L’aigle solitaire
J’avais fait une centaine de mètres, quand, tout d’un coup, j’ai pris à gauche et refait le tour du pâté de maisons pour revenir à l’endroit où se trouvait la voiture bousillée de Pilon avec les quatre Noirs. Je suis arrivé par derrière eux. Ils étaient là, debout, à regarder dans la direction dans laquelle j’étais parti.
J’ai klaxonné et ils se sont retournés.
Je n’oublierai jamais leur expression quand ils m’ont vu. Les trois qui n’étaient pas blessés avaient de nouveau ramassé leurs rasoirs.
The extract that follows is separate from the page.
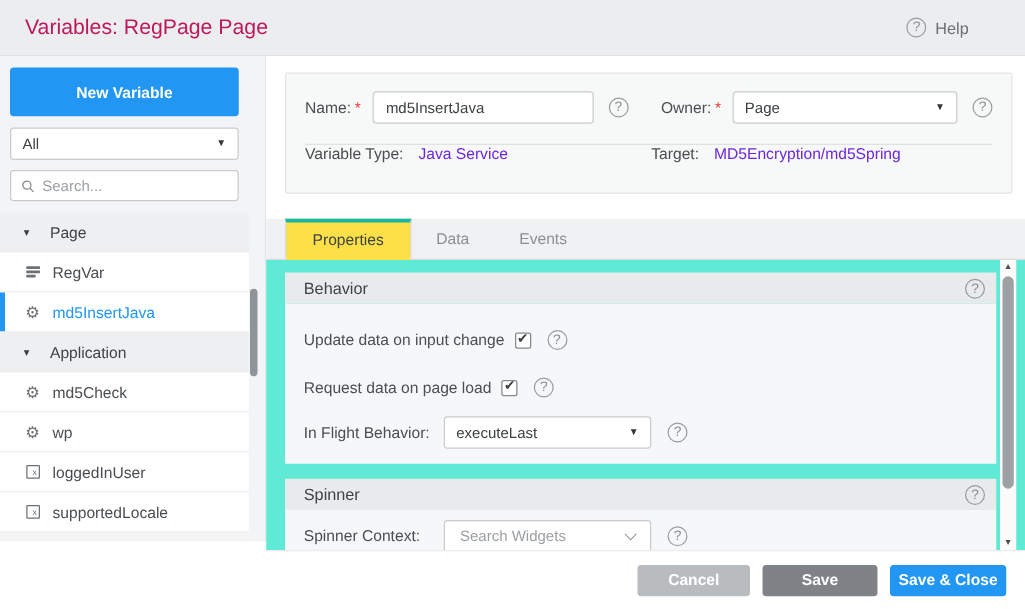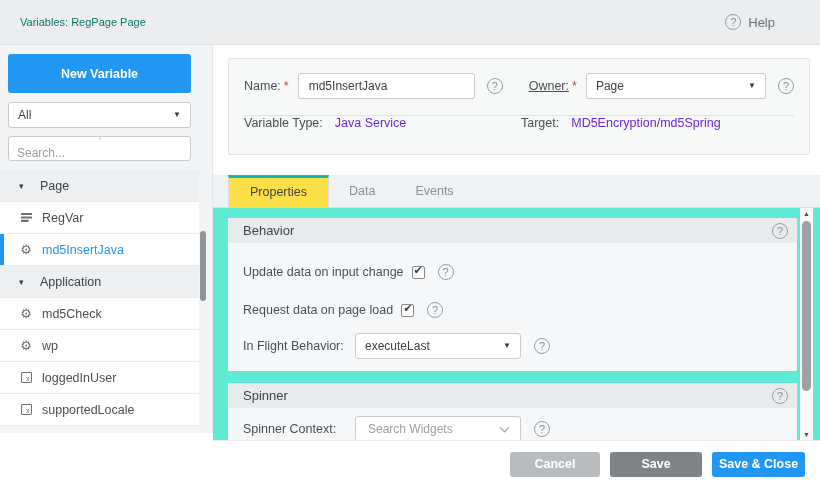"Variables: RegPage Page" .title { color: #0f766e -> #be185d; font-size: 11px -> 17px }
Quand ils m’ont vu, les trois rasoirs leur sont tranquillement tombés des mains et sont retournés sur la chaussée où ils commençaient à avoir élu domicile. Au point où on en était, les rasoirs ne semblaient plus jamais pouvoir transformer quoi que ce soit en petite daube, ni même raser quelqu’un de façon potable.
Ils avaient fait leur temps.
Le Noir avec un trou dans la jambe m’a fait un grand sourire éclatant quand il m’a vu. « Me’de ! il a fait. C’est enco’P’tite Daube. Qu’est-ce qui se passe maintenant ? T’es’evenu che’cher not’culotte ? »
Les trois autres Noirs ont trouvé ça marrant, et ils se sont mis à rire. C’était assez marrant. Moi-même, je n’ai pas pu m’empêcher de sourire. Mis à part qu’ils voulaient me découper en rondelles, c’était de braves types.
« Non, non, gardez-les vos grimpants, j’ai dit.
— Tu es le Pè’Noël, alo’dit Sourire.
— Qui vous a payés pour me piquer ce corps ?, dis-je. C’est tout ce que je veux savoir.
— Et pou’quoi tu l’as pas dit ?, a dit Sourire. Me’de ! Ça, alo’, c’est pas bien compliqué. Un gars avec un cou comme un t’onc d’a’be et une petite poupée blanche magnifique qui buvait de la biè’e mais qu’allait jamais pisser. Je ne comp’ends pas où elle a mis toute cette biè’e. C’est eux le pat’on, mais maintenant, bien sû’, le pat’on, c’est toi.
— Merci, j’ai dit.
— Me’de alo’, P’tite Daube, dit Sourire. Y’a pas de quoi, mais ne me ti’e plus dessus. Je suis t’op vieux maintenant pou’les balles. T’as pas besoin d’associés, des fois ?
— Non, dis-je. Je suis un aigle solitaire. »
Cette fois-ci, ils m’ont tous fait un grand au revoir de la main quand j’ai démarré au volant de leur voiture.